Signatories to the letter, which collectively represent more than half of the global healthcare and medical workforce, include more than 200 medical groups, marking what its coordinators claim to be the biggest mobilisation across the sector since the run up to the Paris Agreement in 2015.
Their statement calls on leaders of the world's biggest economies to draw up recovery packages which invest in safeguarding public health and providing jobs, and highlights how sustainable agriculture, green energy, and clean transport are key to a healthy recovery.
Coordinated by WHO alongside the Global Climate and Health Alliance and air pollution campaign group Every Breath Matters, it urges G20 governments to take steps to shift subsidies away from fossil fuels towards renewables and low carbon technologies after Covid-19.

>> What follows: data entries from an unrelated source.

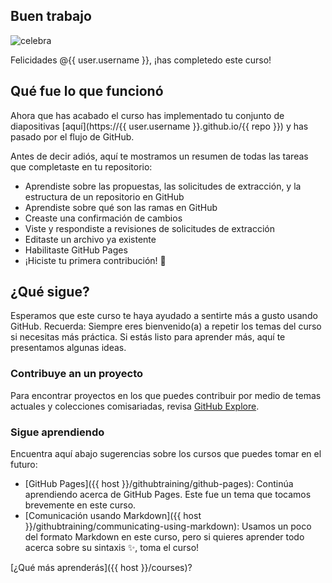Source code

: ## Buen trabajo

![celebra](https://octodex.github.com/images/collabocats.jpg)

Felicidades @{{ user.username }}, ¡has completedo este curso!

## Qué fue lo que funcionó

Ahora que has acabado el curso has implementado tu conjunto de diapositivas [aquí](https://{{ user.username }}.github.io/{{ repo }}) y has pasado por el flujo de GitHub.

Antes de decir adiós, aquí te mostramos un resumen de todas las tareas que completaste en tu repositorio:

- Aprendiste sobre las propuestas, las solicitudes de extracción, y la estructura de un repositorio en GitHub
- Aprendiste sobre qué son las ramas en GitHub
- Creaste una confirmación de cambios
- Viste y respondiste a revisiones de solicitudes de extracción
- Editaste un archivo ya existente
- Habilitaste GitHub Pages
- ¡Hiciste tu primera contribución! :tada:  

## ¿Qué sigue?

Esperamos que este curso te haya ayudado a sentirte más a gusto usando GitHub. Recuerda: Siempre eres bienvenido(a) a repetir los temas del curso si necesitas más práctica. Si estás listo para aprender más, aquí te presentamos algunas ideas.

### Contribuye an un proyecto

Para encontrar proyectos en los que puedes contribuir por medio de temas actuales y colecciones comisariadas, revisa [GitHub Explore](https://github.com/explore).

### Sigue aprendiendo

Encuentra aquí abajo sugerencias sobre los cursos que puedes tomar en el futuro:
- [GitHub Pages]({{ host }}/githubtraining/github-pages): Continúa aprendiendo acerca de GitHub Pages. Este fue un tema que tocamos brevemente en este curso.
- [Comunicación usando Markdown]({{ host }}/githubtraining/communicating-using-markdown): Usamos un poco del formato Markdown en este curso, pero si quieres aprender todo acerca sobre su sintaxis :sparkles:, toma el curso!

[¿Qué más aprenderás]({{ host }}/courses)?

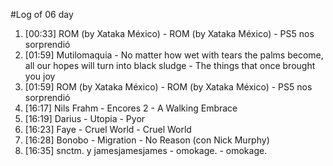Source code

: #Log of 06 day

1. [00:33] ROM (by Xataka México) - ROM (by Xataka México) - PS5 nos sorprendió
1. [01:59] Mutilomaquia - No matter how wet with tears the palms become, all our hopes will turn into black sludge - The things that once brought you joy
1. [01:59] ROM (by Xataka México) - ROM (by Xataka México) - PS5 nos sorprendió
1. [16:17] Nils Frahm - Encores 2 - A Walking Embrace
1. [16:19] Darius - Utopia - Pyor
1. [16:23] Faye - Cruel World - Cruel World
1. [16:28] Bonobo - Migration - No Reason (con Nick Murphy)
1. [16:35] snctm. y jamesjamesjames - omokage. - omokage.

Moreover, it calls for recovery packages to prioritise investments in public health such as in clean air, clean water and a stable climate, arguing such investments would reduce air pollution and greenhouse gas emissions while building greater resilience to future pandemics and creating more sustainable jobs.
The statement warns government to lean from failures exposed by the pandemic to tackle vulnerabilities in the economy and safeguard frontline healthcare workers, as well as pointing out that human health is compromised when the economy suffers.

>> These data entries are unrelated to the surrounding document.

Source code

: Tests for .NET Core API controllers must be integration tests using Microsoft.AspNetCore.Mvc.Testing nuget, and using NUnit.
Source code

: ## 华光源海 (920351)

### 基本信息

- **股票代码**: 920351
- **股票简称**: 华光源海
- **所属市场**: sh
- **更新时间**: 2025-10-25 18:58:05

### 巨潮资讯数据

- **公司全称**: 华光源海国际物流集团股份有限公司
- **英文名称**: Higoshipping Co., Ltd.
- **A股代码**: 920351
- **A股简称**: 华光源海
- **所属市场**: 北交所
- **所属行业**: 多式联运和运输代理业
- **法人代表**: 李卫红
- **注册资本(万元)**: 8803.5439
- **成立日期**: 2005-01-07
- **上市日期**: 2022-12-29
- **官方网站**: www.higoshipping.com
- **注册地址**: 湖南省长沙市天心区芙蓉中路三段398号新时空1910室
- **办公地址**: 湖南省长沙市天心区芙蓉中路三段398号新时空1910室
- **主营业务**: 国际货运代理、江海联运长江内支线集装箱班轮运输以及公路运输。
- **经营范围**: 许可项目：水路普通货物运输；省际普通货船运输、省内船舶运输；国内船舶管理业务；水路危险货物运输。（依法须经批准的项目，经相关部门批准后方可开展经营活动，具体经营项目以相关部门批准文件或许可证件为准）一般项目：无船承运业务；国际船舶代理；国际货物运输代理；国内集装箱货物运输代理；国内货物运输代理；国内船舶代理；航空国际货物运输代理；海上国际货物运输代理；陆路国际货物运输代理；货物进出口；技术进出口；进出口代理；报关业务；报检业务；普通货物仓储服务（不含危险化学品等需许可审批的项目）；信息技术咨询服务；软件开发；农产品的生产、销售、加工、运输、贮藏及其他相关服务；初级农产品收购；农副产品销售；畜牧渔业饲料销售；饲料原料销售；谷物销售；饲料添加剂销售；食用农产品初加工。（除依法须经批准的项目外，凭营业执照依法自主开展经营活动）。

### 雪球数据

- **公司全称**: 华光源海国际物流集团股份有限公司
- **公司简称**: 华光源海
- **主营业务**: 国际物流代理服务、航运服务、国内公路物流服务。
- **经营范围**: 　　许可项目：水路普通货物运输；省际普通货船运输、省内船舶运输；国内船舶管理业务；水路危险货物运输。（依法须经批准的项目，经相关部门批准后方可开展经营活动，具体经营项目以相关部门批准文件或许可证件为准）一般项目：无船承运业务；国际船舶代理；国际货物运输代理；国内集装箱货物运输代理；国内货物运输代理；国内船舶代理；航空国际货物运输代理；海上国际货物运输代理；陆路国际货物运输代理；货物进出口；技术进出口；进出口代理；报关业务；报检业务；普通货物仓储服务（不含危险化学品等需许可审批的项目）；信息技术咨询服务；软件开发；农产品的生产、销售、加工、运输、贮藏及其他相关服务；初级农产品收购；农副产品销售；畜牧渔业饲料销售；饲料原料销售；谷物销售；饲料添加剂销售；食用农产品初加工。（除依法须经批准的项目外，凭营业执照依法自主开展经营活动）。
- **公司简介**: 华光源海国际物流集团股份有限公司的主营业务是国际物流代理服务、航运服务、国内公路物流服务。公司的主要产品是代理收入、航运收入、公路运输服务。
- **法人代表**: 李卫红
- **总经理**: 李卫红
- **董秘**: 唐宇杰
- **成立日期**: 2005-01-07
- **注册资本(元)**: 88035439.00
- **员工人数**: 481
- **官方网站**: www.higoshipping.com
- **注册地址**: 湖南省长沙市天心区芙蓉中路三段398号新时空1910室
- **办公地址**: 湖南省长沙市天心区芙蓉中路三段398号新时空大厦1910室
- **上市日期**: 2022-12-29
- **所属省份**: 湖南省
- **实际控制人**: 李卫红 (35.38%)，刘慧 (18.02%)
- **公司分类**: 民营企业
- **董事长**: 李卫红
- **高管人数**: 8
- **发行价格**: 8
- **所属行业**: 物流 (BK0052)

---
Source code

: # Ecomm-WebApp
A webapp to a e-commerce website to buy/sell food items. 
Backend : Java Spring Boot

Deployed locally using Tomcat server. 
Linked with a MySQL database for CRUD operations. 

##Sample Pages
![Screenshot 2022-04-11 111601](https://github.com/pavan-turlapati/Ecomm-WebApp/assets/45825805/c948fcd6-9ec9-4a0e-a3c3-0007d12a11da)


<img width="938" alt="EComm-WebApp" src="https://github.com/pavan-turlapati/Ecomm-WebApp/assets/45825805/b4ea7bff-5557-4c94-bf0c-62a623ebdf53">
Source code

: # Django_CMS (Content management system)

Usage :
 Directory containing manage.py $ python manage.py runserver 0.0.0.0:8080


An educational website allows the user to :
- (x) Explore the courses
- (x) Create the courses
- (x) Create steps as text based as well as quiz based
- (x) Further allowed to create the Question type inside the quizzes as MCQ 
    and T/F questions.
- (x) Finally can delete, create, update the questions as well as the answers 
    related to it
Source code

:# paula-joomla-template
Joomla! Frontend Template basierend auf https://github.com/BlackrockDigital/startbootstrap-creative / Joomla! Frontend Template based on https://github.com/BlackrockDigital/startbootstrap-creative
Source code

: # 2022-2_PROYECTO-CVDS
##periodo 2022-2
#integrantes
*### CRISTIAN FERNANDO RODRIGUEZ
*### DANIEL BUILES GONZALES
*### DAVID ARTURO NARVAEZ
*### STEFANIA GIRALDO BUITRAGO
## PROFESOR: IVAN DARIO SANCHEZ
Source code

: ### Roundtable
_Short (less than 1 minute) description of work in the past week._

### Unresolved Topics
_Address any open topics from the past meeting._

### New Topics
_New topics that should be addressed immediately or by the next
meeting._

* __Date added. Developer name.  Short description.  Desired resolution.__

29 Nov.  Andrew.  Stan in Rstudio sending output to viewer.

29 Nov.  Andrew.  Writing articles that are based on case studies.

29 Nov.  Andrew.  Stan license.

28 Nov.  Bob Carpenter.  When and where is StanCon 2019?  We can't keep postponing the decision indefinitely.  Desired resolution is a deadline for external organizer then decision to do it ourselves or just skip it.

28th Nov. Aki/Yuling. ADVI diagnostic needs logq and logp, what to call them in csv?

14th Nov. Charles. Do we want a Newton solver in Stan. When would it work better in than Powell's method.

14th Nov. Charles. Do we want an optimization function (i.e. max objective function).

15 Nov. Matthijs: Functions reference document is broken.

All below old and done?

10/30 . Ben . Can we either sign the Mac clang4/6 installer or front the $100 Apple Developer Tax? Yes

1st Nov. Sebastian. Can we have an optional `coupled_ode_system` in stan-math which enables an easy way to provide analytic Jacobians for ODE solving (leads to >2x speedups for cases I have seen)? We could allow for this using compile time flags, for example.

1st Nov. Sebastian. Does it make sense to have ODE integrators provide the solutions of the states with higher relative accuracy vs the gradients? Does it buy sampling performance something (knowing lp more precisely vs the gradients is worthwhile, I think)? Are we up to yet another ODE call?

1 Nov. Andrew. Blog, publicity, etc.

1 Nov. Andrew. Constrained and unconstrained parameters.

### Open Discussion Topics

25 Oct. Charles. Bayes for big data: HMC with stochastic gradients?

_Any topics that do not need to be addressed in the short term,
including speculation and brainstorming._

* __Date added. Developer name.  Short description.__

By investing in greener, more sustainable industries, jobs, food production and supply chains, it argues governments can encourage healthier diets, more renewable energy, more walking and cycling, zero emission transport, and a radical regeneration of trees and nature.
"A healthy recovery recognises that human health, economic health and the planet's health are closely connected; the pandemic has demonstrated that economic recovery must be achieved in ways that strengthen our global health resilience," said Jeni Miller, executive director of the Global Climate and Health Alliance. "When paving out national recovery plans with the investment of vast amounts of public funds, governments must keep sight of these crucial relationships, and they must not give in to pressure from corporations to weaken environmental standards, which will have direct impacts on human health. This is not the time to go back to business as usual, it is a time to take bold steps forward to create a future that protects both people and the planet."
Other organisations backing the letter include the International Council of Nurses, the World Organisation of Family Doctors, and the World Federation of Public Health Associations, which have added their signatures alongside thousands of individual health professionals.
It is just the latest internationally coordinated effort to drum up support for a green recovery from the pandemic, following similar calls from major investment groups hoding trillions of dollars of assets, multinational businesses, political parties and campaign groups.